» **Instruksi A**
Menurut opini tentang Hakordia 2025 di Gorontalo, berapa perkara korupsi yang ditangani Kejaksaan Tinggi Gorontalo sepanjang Januari-November 2025?
» **Instruksi B**
Tentukan apakah setiap pernyataan berikut sesuai dengan opini tentang Hakordia 2025 di Gorontalo. (i) Kejaksaan Tinggi Gorontalo mengklaim telah menyelamatkan Rp 882 juta uang negara. (ii) Penulis memakai angka 200 juta rupiah per kasus sebagai angka konservatif. (iii) Menurut penulis, negara mendapat untung dari penanganan perkara tersebut.
» **Instruksi C**
Salin kata demi kata bagian opini tentang Hakordia 2025 di Gorontalo. Mulailah pada kata-kata "Di sisi lain, publik" dan berhenti setelah kata-kata "nilai yang diselamatkan?".

» **Bacaan Latihan**

__________

Oleh: Jhojo Rumampuk
Opini – Peringatan Hari Anti Korupsi Sedunia (Hakordia) 2025 seharusnya menjadi momentum penegakan hukum yang berani, transparan, dan berpihak pada publik. Namun di Gorontalo, momen tahunan ini justru terasa seperti panggung ironi.
Di satu sisi, Kejaksaan Tinggi Gorontalo mengklaim telah “menyelamatkan” Rp 882 juta uang negara dari penanganan 39 perkara korupsi sepanjang Januari-November 2025.
Di sisi lain, publik justru mempertanyakan berapa sebenarnya biaya negara untuk menangani satu perkara? Dan lebih jauh, apa gunanya bicara penyelamatan kerugian negara bila ongkos penanganan perkara justru jauh lebih besar dari nilai yang diselamatkan?
Karena publik tidak pernah diberi penjelasan rinci, mari kita gunakan standar logis dari DIPA Kejaksaan tentang biaya penanganan satu perkara. Mulai dari penyelidikan, penyidikan, penuntutan, hingga proses administrasi dan operasional dapat mencapai puluhnn bahkan ratusan juta rupiah per kasus.
Ini mencakup biaya perjalanan dinas, pemanggilan saksi, gelar perkara, kebutuhan teknis penyidikan, serta biaya tambahan lain-lain, sesuatu yang seringkali tidak pernah diumumkan secara terbuka.
Di tempat lain, angka penanganan 1 perkara mencapai 200 juta rupiah. Jika kita ambil angka konservatif sebesar 100 juta per kasus (padahal di banyak kejaksaan lain bisa lebih tinggi), dan Kejati menangani 39 perkara, maka total biaya operasional minimal mencapai.
39 perkara × Rp 100 juta = Rp 3,9 miliar
Lalu kita bandingkan dengan klaim penyelamatan negara yang digembar-gemborkan sebesar Rp 882 juta.
Artinya, negara justru defisit biaya, bukan untung. Secara matematis, publik dipaksa menerima kenyataan pahit bahwa biaya penanganan perkara justru lebih besar dari nilai kerugian yang diselamatkan.

__________

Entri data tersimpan

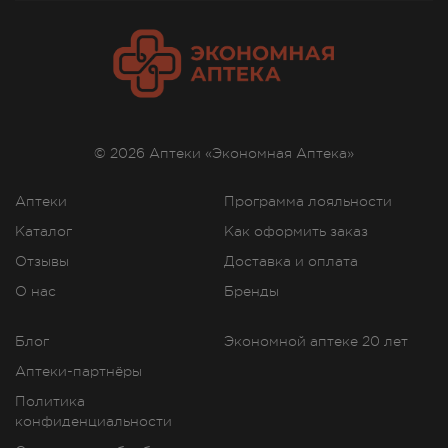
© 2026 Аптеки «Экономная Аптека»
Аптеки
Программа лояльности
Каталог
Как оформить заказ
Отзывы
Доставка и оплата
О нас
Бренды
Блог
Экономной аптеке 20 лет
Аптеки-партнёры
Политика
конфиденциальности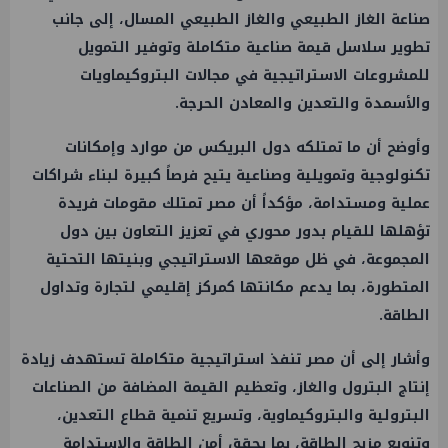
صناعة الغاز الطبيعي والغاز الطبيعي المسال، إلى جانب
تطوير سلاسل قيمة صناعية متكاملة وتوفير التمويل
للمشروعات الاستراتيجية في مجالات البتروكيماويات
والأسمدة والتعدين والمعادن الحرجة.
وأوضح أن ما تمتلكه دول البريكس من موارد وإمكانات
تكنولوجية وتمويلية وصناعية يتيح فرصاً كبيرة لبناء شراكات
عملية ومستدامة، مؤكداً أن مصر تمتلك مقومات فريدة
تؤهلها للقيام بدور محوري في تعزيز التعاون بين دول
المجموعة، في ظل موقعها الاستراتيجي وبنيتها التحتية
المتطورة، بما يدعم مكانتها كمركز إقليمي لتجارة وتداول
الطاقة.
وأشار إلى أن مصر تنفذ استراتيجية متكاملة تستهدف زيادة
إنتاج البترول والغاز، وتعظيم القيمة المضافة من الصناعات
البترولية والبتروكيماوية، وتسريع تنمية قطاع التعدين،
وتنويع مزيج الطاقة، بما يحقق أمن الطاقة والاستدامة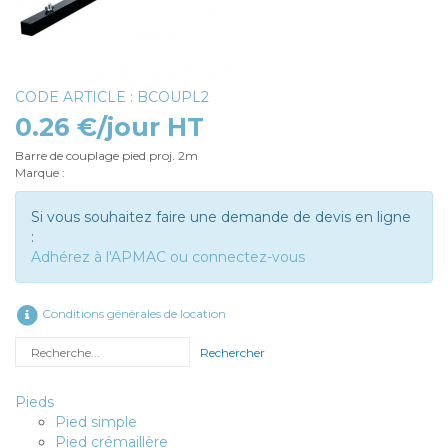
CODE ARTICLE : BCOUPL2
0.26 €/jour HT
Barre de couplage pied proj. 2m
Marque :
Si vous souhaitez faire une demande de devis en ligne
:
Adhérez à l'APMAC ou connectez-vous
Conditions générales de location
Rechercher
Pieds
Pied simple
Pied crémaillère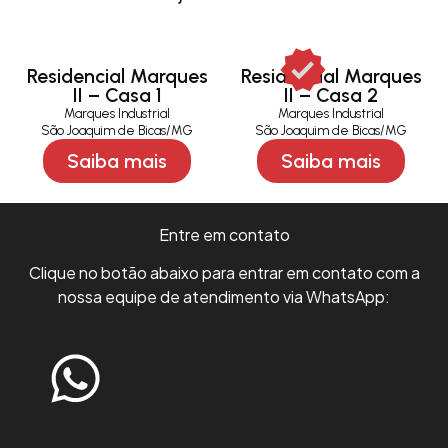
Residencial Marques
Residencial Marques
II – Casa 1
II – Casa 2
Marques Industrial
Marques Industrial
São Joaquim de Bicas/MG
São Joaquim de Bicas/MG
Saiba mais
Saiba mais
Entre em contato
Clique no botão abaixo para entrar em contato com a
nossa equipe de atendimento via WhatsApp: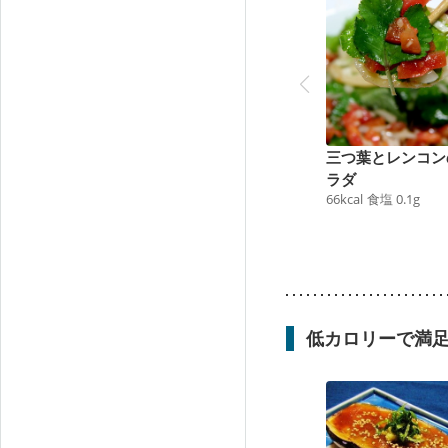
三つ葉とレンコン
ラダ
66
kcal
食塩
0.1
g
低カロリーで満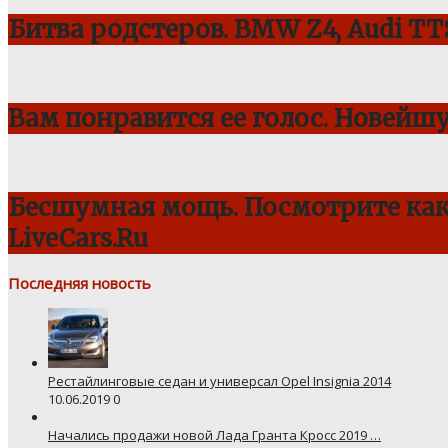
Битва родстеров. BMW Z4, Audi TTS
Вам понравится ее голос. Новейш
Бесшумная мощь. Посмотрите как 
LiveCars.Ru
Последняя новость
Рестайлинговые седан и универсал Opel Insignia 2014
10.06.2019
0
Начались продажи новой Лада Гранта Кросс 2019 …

__________

» **Jawaban Latihan A**
39 perkara.

» **Jawaban Latihan B**
(i) Ya: "Kejaksaan Tinggi Gorontalo mengklaim telah “menyelamatkan” Rp 882 juta uang negara"
(ii) Tidak: "Jika kita ambil angka konservatif sebesar 100 juta per kasus"
(iii) Tidak: "negara justru defisit biaya, bukan untung"

» **Jawaban Latihan C**
Di sisi lain, publik justru mempertanyakan berapa sebenarnya biaya negara untuk menangani satu perkara? Dan lebih jauh, apa gunanya bicara penyelamatan kerugian negara bila ongkos penanganan perkara justru jauh lebih besar dari nilai yang diselamatkan?